(Keypoint coordinate data)
[Start of Attachment]

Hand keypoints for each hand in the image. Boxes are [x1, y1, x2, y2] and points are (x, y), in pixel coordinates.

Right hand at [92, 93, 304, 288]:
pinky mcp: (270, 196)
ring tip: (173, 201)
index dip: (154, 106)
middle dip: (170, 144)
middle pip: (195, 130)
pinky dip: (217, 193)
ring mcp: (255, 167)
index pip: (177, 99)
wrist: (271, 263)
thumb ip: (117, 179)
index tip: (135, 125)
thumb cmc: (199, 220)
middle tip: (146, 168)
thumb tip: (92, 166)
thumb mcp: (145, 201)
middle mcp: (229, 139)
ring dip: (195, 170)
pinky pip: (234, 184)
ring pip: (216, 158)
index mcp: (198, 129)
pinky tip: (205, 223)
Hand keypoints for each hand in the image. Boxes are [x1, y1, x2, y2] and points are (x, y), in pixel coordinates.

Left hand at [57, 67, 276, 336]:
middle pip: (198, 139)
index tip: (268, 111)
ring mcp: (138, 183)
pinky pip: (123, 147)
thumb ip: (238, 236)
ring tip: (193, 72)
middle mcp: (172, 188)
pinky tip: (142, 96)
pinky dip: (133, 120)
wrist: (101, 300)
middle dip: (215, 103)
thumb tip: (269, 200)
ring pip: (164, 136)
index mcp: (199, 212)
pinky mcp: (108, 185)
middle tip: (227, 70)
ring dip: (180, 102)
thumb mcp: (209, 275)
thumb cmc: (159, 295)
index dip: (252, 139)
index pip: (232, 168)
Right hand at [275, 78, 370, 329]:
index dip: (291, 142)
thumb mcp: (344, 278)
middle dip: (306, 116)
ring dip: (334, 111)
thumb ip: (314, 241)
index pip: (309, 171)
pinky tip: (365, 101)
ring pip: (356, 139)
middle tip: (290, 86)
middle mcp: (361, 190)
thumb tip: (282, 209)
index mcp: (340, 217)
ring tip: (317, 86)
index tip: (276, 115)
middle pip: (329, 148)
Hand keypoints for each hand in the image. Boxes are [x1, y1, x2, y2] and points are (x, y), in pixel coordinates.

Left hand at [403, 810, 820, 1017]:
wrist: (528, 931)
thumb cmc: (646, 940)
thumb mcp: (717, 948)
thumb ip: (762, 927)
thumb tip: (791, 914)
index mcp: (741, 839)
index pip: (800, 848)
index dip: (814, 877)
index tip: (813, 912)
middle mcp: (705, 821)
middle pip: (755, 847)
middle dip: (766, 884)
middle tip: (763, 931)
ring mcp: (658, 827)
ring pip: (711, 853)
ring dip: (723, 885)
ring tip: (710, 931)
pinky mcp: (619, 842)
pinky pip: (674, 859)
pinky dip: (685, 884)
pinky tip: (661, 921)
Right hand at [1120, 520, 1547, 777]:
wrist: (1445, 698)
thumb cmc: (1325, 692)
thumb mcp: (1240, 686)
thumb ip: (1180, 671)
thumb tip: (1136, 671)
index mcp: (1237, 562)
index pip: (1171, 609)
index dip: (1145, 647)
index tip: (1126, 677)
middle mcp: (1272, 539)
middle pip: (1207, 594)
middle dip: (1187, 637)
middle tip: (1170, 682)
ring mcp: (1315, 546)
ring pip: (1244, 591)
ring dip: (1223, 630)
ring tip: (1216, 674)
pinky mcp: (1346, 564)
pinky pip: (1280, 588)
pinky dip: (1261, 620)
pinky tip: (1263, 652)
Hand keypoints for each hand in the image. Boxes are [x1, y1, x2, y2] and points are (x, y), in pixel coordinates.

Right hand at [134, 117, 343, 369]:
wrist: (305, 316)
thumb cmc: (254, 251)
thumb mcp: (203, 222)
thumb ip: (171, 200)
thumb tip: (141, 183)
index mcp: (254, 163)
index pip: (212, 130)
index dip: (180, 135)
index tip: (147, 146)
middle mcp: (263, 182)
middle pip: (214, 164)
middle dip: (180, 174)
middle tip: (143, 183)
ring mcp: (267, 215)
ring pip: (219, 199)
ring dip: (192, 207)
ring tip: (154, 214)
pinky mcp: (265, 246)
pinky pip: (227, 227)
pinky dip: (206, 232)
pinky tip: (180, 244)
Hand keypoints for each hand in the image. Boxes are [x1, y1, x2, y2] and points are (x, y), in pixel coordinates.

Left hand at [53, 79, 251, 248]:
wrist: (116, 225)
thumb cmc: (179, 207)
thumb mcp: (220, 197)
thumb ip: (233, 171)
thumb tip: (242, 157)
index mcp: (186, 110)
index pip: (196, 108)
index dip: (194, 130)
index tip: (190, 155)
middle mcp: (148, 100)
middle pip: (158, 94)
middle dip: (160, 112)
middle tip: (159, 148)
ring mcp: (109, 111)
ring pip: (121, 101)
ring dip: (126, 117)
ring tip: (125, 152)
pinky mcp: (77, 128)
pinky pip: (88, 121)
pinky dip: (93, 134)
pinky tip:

[End of Attachment]

Work required -
Among the lines above, repeat exactly those from the line with "middle pip: (1207, 594)" to the line with "pinky tip: (1263, 652)", counting both ends.

Solution below -
middle pip: (1207, 594)
middle dip: (1187, 637)
middle tip: (1170, 682)
ring mcp: (1315, 546)
ring pip: (1244, 591)
ring dip: (1223, 630)
ring tip: (1216, 674)
pinky mcp: (1346, 564)
pinky pip: (1280, 588)
pinky dip: (1261, 620)
pinky tip: (1263, 652)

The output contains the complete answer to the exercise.